»»

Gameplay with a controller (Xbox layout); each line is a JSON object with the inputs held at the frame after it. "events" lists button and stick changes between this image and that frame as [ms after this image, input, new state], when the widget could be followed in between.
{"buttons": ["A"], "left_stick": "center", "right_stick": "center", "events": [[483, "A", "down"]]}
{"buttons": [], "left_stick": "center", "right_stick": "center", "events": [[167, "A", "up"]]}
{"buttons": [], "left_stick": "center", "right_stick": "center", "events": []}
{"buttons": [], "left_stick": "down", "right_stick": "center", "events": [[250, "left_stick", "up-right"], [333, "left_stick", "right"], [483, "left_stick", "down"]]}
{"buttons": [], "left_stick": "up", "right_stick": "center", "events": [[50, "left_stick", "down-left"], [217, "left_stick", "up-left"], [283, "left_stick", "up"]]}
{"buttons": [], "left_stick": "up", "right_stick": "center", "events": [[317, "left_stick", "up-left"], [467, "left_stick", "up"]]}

««

WHAT YOU SHOULD DO:
Reproduce the material. Keep every word as written.

SOLUTION TO THE PROBLEM:
Gameplay with a controller (Xbox layout); each line is a JSON object with the inputs held at the frame after it. "events" lists button and stick changes between this image and that frame as [ms after this image, input, new state], when the widget could be followed in between.
{"buttons": ["A"], "left_stick": "center", "right_stick": "center", "events": [[483, "A", "down"]]}
{"buttons": [], "left_stick": "center", "right_stick": "center", "events": [[167, "A", "up"]]}
{"buttons": [], "left_stick": "center", "right_stick": "center", "events": []}
{"buttons": [], "left_stick": "down", "right_stick": "center", "events": [[250, "left_stick", "up-right"], [333, "left_stick", "right"], [483, "left_stick", "down"]]}
{"buttons": [], "left_stick": "up", "right_stick": "center", "events": [[50, "left_stick", "down-left"], [217, "left_stick", "up-left"], [283, "left_stick", "up"]]}
{"buttons": [], "left_stick": "up", "right_stick": "center", "events": [[317, "left_stick", "up-left"], [467, "left_stick", "up"]]}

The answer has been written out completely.